Ataxia and Hypogonadotropic Hypogonadism with Intrafamilial Variability Caused by RNF216 Mutation

Abstract

Gordon Holmes syndrome (GHS) is a distinct phenotype of autosomal recessive cerebellar ataxia, characterized by ataxia, dementia, reproductive defects and hypogonadism; it has been recently found to be associated with RNF216 mutation. We performed whole-exome sequencing and filtered the resulting novel variants by the coordinates of the shared autozygome. We identified a novel splicing variant in RNF216 that is likely to abolish the canonical splice site at the junction of exon/intron 13 (NM_207111.3:c.2061G>A). We herein report two patients with GHS caused by a novel RNF216 mutation as the first follow up report on RNF216-related GHS, and show interfamilial variability of phenotype supporting the previously reported RNF216-related cases.

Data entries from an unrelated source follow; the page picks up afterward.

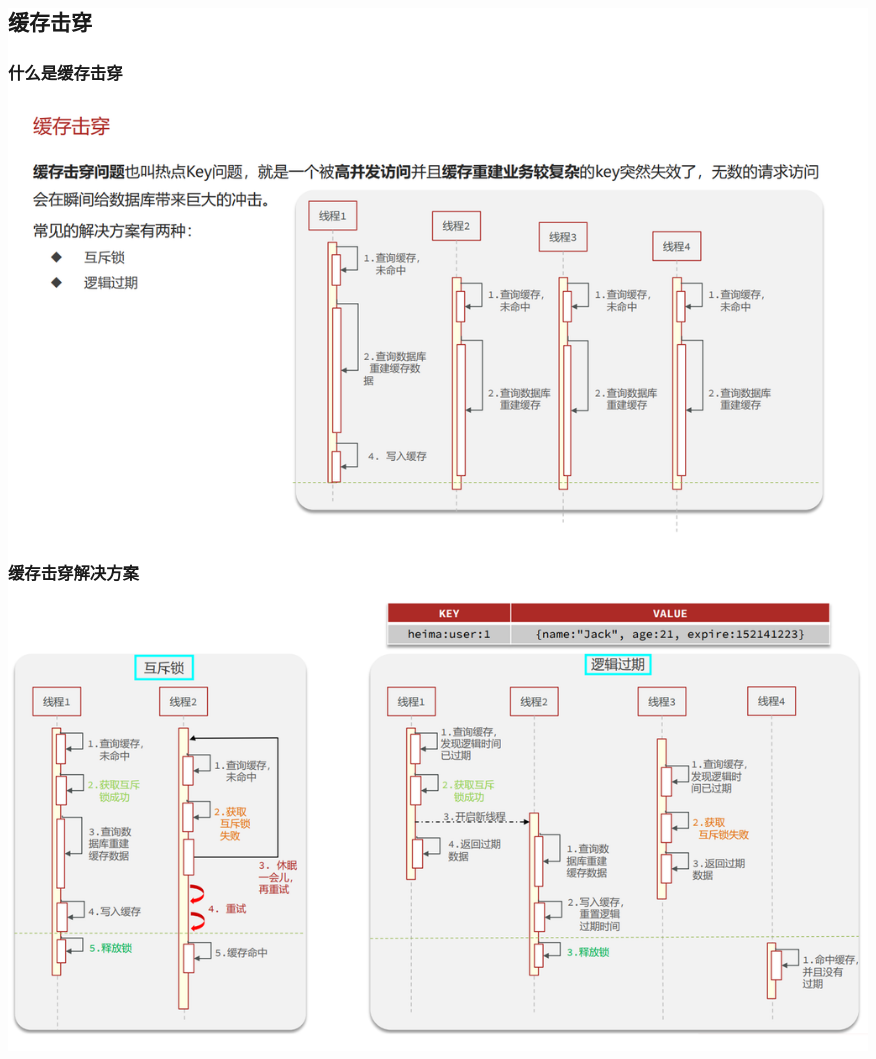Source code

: 



## 缓存击穿



### 什么是缓存击穿

![image-20221008113030208](./MD图片/Redis相关命令-我的笔记.assets/image-20221008113030208.png)





### 缓存击穿解决方案

![image-20221008113325878](./MD图片/Redis相关命令-我的笔记.assets/image-20221008113325878.png)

Keywords: Gordon Holmes; RNF216; cerebellar ataxia; hypogonadotropic hypogonadism.

Figure 1.

Family pedigree.

Figure 2.

Hand X-ray showed delayed bone growth. Patient 1: The chronological age of this patient is 20 years. The metacarpal heads and growth plates of the phalanges are not fused yet. The carpal bones are well ossified. The bone age of this patient is about 14 years to 15 years. Patient 2: The chronological age for the patient is 25 years. The growth plate of the distal radius and ulna are not fused yet where it normally starts at the age of 17 to 19 and maximally should be fused by the age of 20.

Figure 3.

Brain magnetic resonance imaging. Patient 1: mild cerebellar atrophy, mild cortical atrophy, significant bilateral confluent white matter abnormalities and partial empty sella with no mass lesions identified. Patient 2: significant cerebellum atrophy, mild cortical atrophy, mild white matter changes and normal pituitary gland.